[Extracted data entries]
:::::

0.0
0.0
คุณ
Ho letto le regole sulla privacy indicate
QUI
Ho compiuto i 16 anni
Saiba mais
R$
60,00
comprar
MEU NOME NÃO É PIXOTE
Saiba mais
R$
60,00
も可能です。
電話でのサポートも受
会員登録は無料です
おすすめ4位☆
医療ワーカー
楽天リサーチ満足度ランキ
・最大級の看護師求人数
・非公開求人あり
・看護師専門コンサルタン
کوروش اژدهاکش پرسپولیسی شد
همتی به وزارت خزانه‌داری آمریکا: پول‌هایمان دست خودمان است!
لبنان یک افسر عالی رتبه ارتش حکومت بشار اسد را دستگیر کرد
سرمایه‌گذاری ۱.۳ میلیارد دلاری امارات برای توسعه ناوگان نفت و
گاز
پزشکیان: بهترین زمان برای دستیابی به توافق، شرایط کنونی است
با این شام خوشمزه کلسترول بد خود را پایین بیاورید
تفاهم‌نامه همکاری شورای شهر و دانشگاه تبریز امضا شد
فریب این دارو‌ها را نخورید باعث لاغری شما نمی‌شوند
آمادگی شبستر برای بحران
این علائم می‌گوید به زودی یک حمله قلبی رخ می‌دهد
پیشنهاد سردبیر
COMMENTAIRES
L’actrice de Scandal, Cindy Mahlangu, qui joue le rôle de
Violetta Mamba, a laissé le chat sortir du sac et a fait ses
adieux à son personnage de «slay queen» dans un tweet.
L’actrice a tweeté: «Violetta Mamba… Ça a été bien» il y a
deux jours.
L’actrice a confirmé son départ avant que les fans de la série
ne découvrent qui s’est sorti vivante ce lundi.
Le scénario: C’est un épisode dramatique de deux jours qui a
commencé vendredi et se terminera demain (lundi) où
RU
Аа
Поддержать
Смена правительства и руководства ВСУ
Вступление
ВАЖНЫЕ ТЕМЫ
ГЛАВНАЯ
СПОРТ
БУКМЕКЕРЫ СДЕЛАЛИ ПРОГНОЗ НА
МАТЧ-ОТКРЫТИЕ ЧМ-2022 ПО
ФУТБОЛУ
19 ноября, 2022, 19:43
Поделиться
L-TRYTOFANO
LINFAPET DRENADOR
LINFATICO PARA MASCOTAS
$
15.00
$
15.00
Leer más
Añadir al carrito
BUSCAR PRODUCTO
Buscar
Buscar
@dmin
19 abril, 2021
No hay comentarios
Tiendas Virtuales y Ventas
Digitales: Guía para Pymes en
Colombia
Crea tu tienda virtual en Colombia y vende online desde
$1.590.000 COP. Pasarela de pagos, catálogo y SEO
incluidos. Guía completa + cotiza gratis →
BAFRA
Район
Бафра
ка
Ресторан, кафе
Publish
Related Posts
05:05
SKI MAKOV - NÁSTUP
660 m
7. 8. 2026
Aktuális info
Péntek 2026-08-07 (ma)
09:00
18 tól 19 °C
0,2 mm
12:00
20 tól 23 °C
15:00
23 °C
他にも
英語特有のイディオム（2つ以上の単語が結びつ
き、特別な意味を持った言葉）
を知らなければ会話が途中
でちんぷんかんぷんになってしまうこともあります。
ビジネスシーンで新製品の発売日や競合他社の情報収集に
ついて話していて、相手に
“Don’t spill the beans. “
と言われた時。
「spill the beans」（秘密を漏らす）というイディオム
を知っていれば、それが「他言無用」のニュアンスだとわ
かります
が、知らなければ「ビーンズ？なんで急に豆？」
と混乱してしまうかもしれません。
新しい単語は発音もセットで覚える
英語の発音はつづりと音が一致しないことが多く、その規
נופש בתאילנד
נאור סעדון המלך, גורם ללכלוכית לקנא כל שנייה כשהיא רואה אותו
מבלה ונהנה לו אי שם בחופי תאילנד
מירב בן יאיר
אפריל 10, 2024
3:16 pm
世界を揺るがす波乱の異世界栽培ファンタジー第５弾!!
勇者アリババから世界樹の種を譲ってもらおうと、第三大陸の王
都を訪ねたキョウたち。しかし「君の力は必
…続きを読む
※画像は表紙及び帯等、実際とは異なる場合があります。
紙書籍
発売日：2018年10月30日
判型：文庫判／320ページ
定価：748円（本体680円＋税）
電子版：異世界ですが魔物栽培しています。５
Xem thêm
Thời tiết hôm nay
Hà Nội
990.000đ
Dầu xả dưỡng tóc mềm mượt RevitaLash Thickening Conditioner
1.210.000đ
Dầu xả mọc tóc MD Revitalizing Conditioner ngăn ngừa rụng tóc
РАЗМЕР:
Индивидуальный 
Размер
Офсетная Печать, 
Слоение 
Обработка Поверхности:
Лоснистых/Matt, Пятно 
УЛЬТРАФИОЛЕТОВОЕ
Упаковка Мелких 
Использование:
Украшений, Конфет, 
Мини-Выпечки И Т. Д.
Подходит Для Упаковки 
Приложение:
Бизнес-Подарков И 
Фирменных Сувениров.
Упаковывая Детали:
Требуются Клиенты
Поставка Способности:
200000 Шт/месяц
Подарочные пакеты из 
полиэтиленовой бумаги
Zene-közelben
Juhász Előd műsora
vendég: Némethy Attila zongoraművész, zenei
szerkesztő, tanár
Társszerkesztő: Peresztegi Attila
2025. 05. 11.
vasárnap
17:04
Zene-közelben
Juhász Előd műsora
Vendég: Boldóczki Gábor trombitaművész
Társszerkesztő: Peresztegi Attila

:::::

- Assignment: All lines from the top of the data through the line containing "لبنان یک افسر" need to be retyped exactly, and nothing more.

- Problem solution:
0.0
0.0
คุณ
Ho letto le regole sulla privacy indicate
QUI
Ho compiuto i 16 anni
Saiba mais
R$
60,00
comprar
MEU NOME NÃO É PIXOTE
Saiba mais
R$
60,00
も可能です。
電話でのサポートも受
会員登録は無料です
おすすめ4位☆
医療ワーカー
楽天リサーチ満足度ランキ
・最大級の看護師求人数
・非公開求人あり
・看護師専門コンサルタン
کوروش اژدهاکش پرسپولیسی شد
همتی به وزارت خزانه‌داری آمریکا: پول‌هایمان دست خودمان است!
لبنان یک افسر عالی رتبه ارتش حکومت بشار اسد را دستگیر کرد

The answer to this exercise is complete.